Today: May 10, 2025

Govt, CEZ Clash Over PowerCuts for Water Supply Companies

4 mins read
14 years ago
Change font size:

The Energy Ministry has reminded CEZ that the debt it owes to state owned Albanian Power Corporation (KESH) and Transmission System Operator (OST) is far bigger than the debt water companies owe to CEZ

Tirana Times

TIRANA, August 8 – Government has announced it has set up a working group to consider liberalizing the electricity distribution market, currently a monopoly whose majority stake is owned by CEZ Shperndarje, part of Czech Republic’s CEZ.
The announcement came after the Economy and Energy Ministry criticized CEZ Shperndarje of cutting power for debtor water supply companies, especially in coastal areas, which is damaging the tourism industry at its peak time, leaving dozens of municipalities and communes without water supply.
“The Ministry of Economy, Trade and Energy (METE) calls on CEZ Shperndarje to immediately restore electricity to water companies, ending the situation created in some of country’s towns, especially in tourist areas,” says a statement by the Ministry, reminding CEZ that the debt it owes to state owned Albanian Power Corporation (KESH) and Transmission System Operator (OST) is far bigger than the debt water companies owe to CEZ.
Considering the power cuts as an unacceptable measure of pressure, the ministry blames the company’s mismanagement for the low collection rate CEZ Shperndarje has more than two years after acquiring the majority stake of former state-owned OSSH.
Reacting to the ministry’s statement, CEZ Shperndarje said the measure was taken because some water companies owe the distribution company 1,1 billion lek, (USD 11 million), which is one of the reasons it cannot pay off its debts to state owned KESH and OST power companies.
In a meeting held later on Monday at the Economy Ministry, the Consumer Protection Commission asked detailed information from representatives of CEZ Shperndarje who had been summoned in a hearing to report on abuses customers complain most.
Prolonged power cuts, the company’s failure to deliver electricity invoices and the application of fixed rate invoices are some of the most common complaints customers file.
CEZ has recently borrowed 100 million euros from the EBRD and the IFC to refurbish the distribution network and improve the quality of electricity supply.
CEZ says electricity losses in 2010 dropped to 30.4 percent, down from 33.92 percent in 2008 and 2009. Its bill collection rate also slightly improved to 78 percent compared to 76 percent in 2009.
In March 2009, CEZ signed a contract with the Albanian government after buying 76 percent of OSSH’s state-owned shares for 102 million Euros.

Competition Authority over market liberalization

The Energy Ministry and ERE have been asked to take further steps liberalizing the country’s highly monopolized electricity market by allowing competition which would lead to better service and lower prices. Under some recent recommendations made to government and ERE, the latter being a legally independent institution, the Competition Authority demands that both state owned electricity producer KESH, and private electricity distribution operator CEZ should operate financially and functionally separated from their wholesale and retail public suppliers.
Currently, state owned KESH, is composed by two vertically integrated segments known as KESH-Gen and the public wholesale supplier.
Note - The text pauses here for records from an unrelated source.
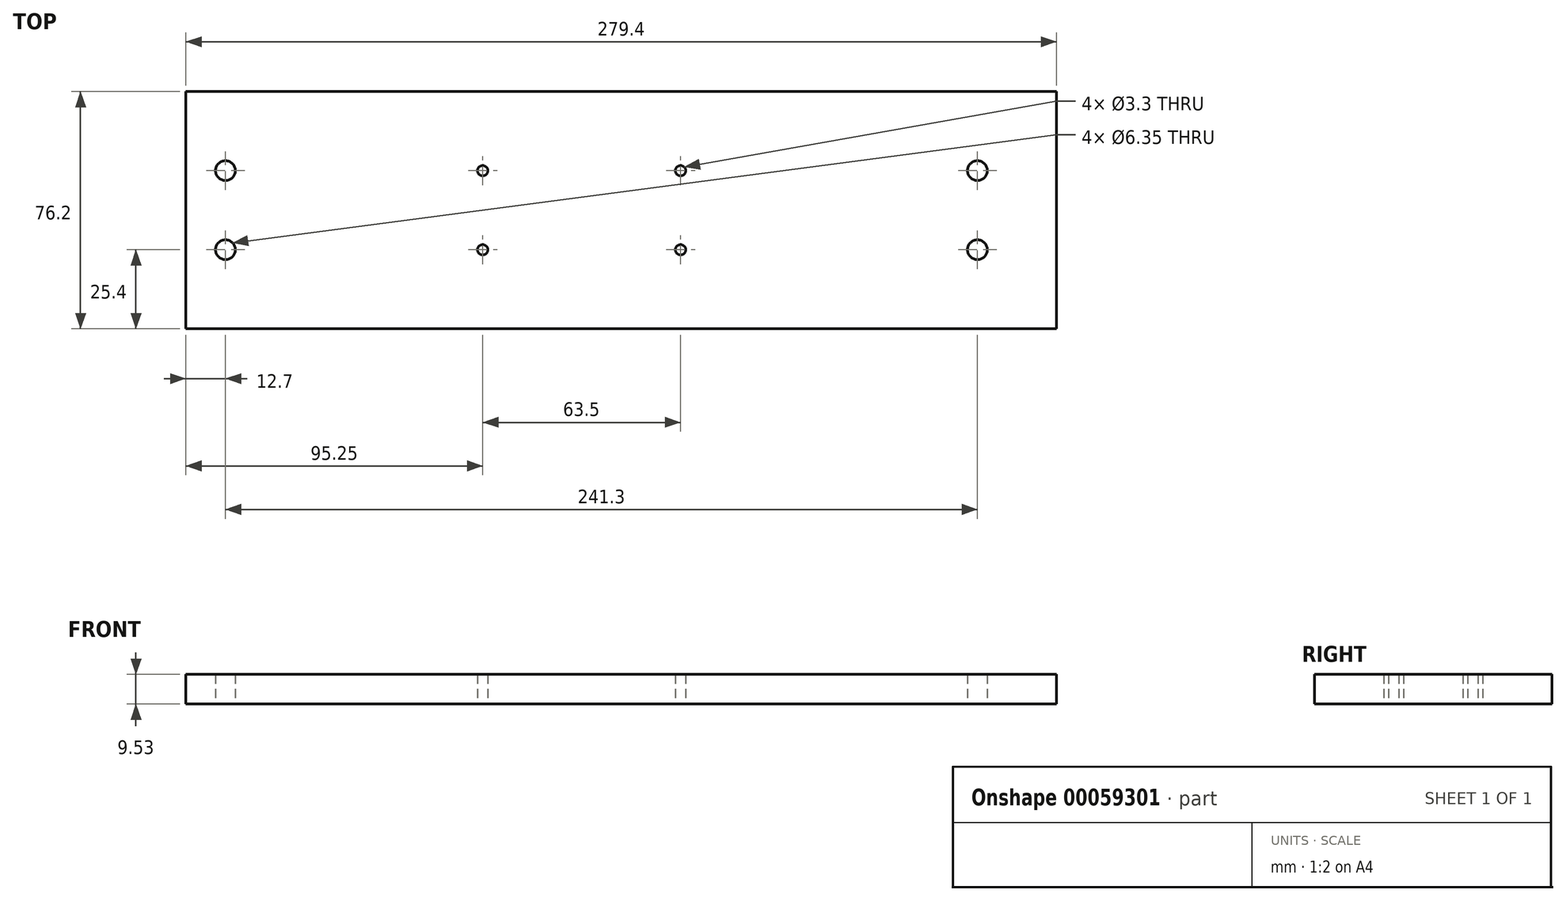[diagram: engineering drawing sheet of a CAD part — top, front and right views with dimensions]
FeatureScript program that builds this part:
annotation { "Feature Type Name" : "Feature", "Feature Type Description" : "" }
export const myFeature = defineFeature(function(context is Context, id is Id, definition is map)
    precondition{}
    {
        {
            var Q0;
            Q0=qCreatedBy(makeId("Top.planeOp"),FACE);
            var sketch = newSketch(context, id + "F0", { "sketchPlane" : qUnion([Q0])});
            skLineSegment(sketch, "E0.bottom", {"start": v(0, 0) * mm, "end": v(279.4, 0) * mm});
            skLineSegment(sketch, "E0.top", {"start": v(0, 76.2) * mm, "end": v(279.4, 76.2) * mm});
            skLineSegment(sketch, "E0.left", {"start": v(0, 0) * mm, "end": v(0, 76.2) * mm});
            skLineSegment(sketch, "E0.right", {"start": v(279.4, 0) * mm, "end": v(279.4, 76.2) * mm});
            skCircle(sketch, "E1", {"center": v(12.7, 50.8) * mm, "radius": 3.18 * mm});
            skCircle(sketch, "E2", {"center": v(95.25, 50.8) * mm, "radius": 1.65 * mm});
            skCircle(sketch, "E3", {"center": v(158.75, 50.8) * mm, "radius": 1.65 * mm});
            skCircle(sketch, "E4", {"center": v(254, 50.8) * mm, "radius": 3.18 * mm});
            skCircle(sketch, "E5", {"center": v(254, 25.4) * mm, "radius": 3.18 * mm});
            skCircle(sketch, "E6", {"center": v(158.75, 25.4) * mm, "radius": 1.65 * mm});
            skCircle(sketch, "E7", {"center": v(95.25, 25.4) * mm, "radius": 1.65 * mm});
            skCircle(sketch, "E8", {"center": v(12.7, 25.4) * mm, "radius": 3.18 * mm});
            skSolve(sketch);
        }
        {
            var Q0;
            Q0=makeQuery(id+"F0.imprint","IMPRINT",FACE,{"disambiguationData":[TD([[makeQuery(id+"F0.imprint","IMPRINT",EDGE,{"derivedFrom":sQuery(id+"F0.wireOp",EDGE,"E0.bottom")}),1.0]])]});
            extrude(context, id + "F1", {"entities" : qUnion([Q0]), "depth" : 9.52 * mm});
        }
    });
Meanwhile, CEZ Shperndarje (Distribution) also continues operating under the same vertical structure, with two units known as CEZ Distribution and the Public Retail Supplier which are a single economic unit.
The Competition Authority says that the continuation of such a situation by KESH runs counter to a March 2008 government decision envisaging that both its units should operate financially and functionally independently.
The functional and financial independence of the public wholesale supplier from KESH-Gen would create the conditions for competition for all the interested electricity producer operators such as independent, small ones or qualified suppliers.
The Authority also says that the separation of the retail public supplier from CEZ Distribution would ensure efficient competition, offer consumers the option of choice, and eliminate inter-subventions in these segments of the market. The Competition Commission concludes that the current state of the liberalization of the energy market does not allow or create spaces for new operators in the retail electricity supply, denying the consumers the right to get power supply from another operator.
According to ERE, the functional separation of CEZ from the public retail supplier cannot be carried out before 2014 even though this is an already legal obligation.